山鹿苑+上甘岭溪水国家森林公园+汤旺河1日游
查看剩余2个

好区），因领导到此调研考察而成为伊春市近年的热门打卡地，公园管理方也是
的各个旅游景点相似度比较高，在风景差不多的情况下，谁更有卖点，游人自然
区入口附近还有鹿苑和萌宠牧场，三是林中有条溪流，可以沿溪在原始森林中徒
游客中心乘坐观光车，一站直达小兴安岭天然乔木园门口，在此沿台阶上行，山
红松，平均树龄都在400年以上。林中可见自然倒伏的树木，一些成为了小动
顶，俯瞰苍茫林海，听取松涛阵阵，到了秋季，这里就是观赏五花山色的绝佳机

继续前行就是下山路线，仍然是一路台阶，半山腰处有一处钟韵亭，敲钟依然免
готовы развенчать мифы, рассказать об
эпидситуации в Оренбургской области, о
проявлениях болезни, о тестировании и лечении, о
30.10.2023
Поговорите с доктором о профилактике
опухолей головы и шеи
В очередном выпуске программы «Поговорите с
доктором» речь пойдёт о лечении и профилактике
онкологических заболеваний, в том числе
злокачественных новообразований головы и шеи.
====================
=== ASSIGNMENT ===
Without changing a single character, write out all of the entries.

=== YOUR RESPONSE ===
山鹿苑+上甘岭溪水国家森林公园+汤旺河1日游
查看剩余2个

好区），因领导到此调研考察而成为伊春市近年的热门打卡地，公园管理方也是
的各个旅游景点相似度比较高，在风景差不多的情况下，谁更有卖点，游人自然
区入口附近还有鹿苑和萌宠牧场，三是林中有条溪流，可以沿溪在原始森林中徒
游客中心乘坐观光车，一站直达小兴安岭天然乔木园门口，在此沿台阶上行，山
红松，平均树龄都在400年以上。林中可见自然倒伏的树木，一些成为了小动
顶，俯瞰苍茫林海，听取松涛阵阵，到了秋季，这里就是观赏五花山色的绝佳机

继续前行就是下山路线，仍然是一路台阶，半山腰处有一处钟韵亭，敲钟依然免
готовы развенчать мифы, рассказать об
эпидситуации в Оренбургской области, о
проявлениях болезни, о тестировании и лечении, о
30.10.2023
Поговорите с доктором о профилактике
опухолей головы и шеи
В очередном выпуске программы «Поговорите с
доктором» речь пойдёт о лечении и профилактике
онкологических заболеваний, в том числе
злокачественных новообразований головы и шеи.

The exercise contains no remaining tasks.